When polyester fabric is agitated in a washing machine, mechanical friction breaks individual filaments at their weakest points — crystalline boundary zones — releasing fiber fragments typically 1–5 micrometres in diameter and under 1mm in length. These are microplastics.
They're too small for conventional wastewater treatment to capture. They pass through treatment plants into waterways, where they accumulate in sediment, are ingested by marine organisms, and travel up the food chain. They've been found in deep ocean sediment, Arctic sea ice, human placentas, lung tissue, and blood.
This is not a future risk. It is a present, documented, unresolved contamination.
PET is one of the most chemically stable polymers ever synthesised. At room temperature, in soil or water, it resists biological and chemical degradation almost completely. Estimates for full environmental breakdown range from 20 to 500 years depending on UV exposure and conditions — most modeling puts it at 200+ years in landfill or ocean.

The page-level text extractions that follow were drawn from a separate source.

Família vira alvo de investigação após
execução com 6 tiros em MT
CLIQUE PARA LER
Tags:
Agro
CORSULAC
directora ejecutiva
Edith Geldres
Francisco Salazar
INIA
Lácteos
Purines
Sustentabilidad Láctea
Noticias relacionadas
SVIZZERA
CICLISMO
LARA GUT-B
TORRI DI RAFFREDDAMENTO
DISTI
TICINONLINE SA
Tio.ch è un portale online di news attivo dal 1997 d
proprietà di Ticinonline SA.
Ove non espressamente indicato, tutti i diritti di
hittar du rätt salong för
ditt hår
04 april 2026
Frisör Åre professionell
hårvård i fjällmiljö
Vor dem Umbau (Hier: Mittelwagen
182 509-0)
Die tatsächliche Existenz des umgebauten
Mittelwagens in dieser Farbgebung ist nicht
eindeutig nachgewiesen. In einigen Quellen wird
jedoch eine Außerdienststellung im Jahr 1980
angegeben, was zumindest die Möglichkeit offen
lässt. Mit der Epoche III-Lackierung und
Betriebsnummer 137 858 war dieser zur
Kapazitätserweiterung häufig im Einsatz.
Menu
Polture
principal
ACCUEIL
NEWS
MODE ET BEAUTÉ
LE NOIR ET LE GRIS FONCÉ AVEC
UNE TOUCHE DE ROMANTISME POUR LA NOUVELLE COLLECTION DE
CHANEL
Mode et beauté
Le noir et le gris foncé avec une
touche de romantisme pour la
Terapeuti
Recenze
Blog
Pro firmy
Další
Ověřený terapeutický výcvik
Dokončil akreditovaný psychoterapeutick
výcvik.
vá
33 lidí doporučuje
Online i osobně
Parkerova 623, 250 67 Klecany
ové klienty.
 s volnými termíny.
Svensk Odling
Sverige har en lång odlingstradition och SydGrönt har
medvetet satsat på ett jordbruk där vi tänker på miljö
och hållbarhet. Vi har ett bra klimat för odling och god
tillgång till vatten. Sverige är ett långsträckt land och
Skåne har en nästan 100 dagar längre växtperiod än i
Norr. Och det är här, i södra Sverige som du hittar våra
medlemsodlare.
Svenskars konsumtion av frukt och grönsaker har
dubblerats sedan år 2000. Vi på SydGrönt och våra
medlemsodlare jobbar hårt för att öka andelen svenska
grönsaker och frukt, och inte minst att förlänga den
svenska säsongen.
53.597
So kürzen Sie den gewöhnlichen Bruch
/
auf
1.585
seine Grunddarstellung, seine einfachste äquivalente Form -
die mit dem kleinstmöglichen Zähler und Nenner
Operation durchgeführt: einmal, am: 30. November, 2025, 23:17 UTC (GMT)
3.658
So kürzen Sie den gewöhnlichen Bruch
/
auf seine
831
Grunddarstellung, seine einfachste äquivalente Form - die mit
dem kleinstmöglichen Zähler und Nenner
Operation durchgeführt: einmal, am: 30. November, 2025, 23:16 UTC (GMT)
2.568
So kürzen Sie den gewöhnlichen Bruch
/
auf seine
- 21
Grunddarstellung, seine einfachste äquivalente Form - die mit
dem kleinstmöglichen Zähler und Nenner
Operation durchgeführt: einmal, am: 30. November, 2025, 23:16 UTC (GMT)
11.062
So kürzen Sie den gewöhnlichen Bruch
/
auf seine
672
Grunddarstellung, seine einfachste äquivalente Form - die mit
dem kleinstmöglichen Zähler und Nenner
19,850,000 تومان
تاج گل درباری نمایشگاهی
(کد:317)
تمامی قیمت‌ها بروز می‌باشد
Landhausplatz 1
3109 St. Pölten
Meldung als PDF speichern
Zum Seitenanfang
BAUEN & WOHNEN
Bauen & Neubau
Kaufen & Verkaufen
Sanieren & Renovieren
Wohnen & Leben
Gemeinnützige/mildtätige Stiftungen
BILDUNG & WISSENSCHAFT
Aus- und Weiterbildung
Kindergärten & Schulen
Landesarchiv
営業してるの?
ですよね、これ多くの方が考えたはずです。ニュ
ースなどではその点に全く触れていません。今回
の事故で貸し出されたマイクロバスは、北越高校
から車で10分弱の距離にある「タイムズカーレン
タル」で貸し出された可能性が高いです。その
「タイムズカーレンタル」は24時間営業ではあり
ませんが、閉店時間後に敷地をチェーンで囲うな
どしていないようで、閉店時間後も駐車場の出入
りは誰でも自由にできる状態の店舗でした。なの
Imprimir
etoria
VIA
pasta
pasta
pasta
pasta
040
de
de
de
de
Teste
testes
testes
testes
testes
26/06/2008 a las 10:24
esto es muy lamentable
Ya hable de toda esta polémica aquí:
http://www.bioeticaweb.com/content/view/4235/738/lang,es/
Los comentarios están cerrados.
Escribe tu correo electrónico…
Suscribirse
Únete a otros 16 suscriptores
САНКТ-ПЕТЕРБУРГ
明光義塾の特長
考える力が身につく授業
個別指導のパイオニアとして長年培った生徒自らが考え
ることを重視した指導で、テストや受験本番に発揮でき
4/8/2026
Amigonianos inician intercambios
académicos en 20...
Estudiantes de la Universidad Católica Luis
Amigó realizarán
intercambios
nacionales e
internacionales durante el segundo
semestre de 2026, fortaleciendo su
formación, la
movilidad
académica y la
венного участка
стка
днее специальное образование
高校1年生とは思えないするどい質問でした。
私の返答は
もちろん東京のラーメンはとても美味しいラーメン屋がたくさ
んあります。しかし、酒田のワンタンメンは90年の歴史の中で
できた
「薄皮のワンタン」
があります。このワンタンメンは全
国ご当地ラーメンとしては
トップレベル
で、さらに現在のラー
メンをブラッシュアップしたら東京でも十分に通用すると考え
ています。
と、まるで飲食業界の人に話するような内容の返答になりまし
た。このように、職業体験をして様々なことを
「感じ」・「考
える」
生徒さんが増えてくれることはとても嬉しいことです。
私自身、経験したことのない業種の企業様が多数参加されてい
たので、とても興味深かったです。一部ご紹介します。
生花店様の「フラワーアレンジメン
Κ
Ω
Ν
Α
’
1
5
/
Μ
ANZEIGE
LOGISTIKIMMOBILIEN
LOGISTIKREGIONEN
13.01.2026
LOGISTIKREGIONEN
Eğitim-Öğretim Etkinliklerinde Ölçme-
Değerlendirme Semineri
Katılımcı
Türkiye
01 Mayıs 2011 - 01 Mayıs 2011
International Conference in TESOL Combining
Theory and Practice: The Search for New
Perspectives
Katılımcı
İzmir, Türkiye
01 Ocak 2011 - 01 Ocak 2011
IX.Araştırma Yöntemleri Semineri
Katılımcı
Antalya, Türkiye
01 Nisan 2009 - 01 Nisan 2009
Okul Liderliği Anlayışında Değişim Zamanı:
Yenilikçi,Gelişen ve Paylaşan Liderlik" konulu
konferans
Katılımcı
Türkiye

Unlike natural fibers — which biodegrade into carbon dioxide, water, and organic matter — polyester fragments into progressively smaller microplastics rather than breaking down chemically. The polymer chain remains. It just gets distributed more widely.
| Material | Landfill breakdown | Ocean breakdown | End product |
|---|---|---|---|
| Cotton | 1–5 months | Weeks–months | CO₂, H₂O, organic matter |
| Wool | 1–5 years | Months–years | CO₂, H₂O, nitrogen |
| Linen | 2 weeks–3 months | Days–weeks | CO₂, H₂O, organic matter |
| Silk | 1–4 years | Months | CO₂, H₂O, nitrogen |
| Nylon | 30–40 years | Unknown, very slow | Microplastics |
| Polyester (PET) | 200–500 years | 200–500 years | Progressively smaller microplastics |
| rPET (recycled) | 200–500 years | 200–500 years | Microplastics (same as virgin PET) |
Polyester's dominance isn't accidental. It's the result of economics, supply chain efficiency, and a deliberate industry pivot in the 1990s and 2000s. The fiber is cheap to produce, stable to ship and store, accepts dye easily, resists shrinking and wrinkling in transit, and can be engineered for specific performance characteristics. For an industry optimizing for cost and volume, it's a nearly perfect material.
What the economics didn't price in was end-of-life, microplastic emission, or petrochemical dependence. Those costs were externalised — onto ecosystems, waterways, and ultimately consumers and governments.
Minimising microplastic shedding and maximising the fiber's lifespan reduces harm at both ends. The chemistry dictates some non-obvious rules.
The answer isn't "never use polyester." It's using the right material for the application. For sheets, underwear, and anything worn close to skin for extended periods — polyester is the wrong choice. For specific technical applications, it has genuine advantages.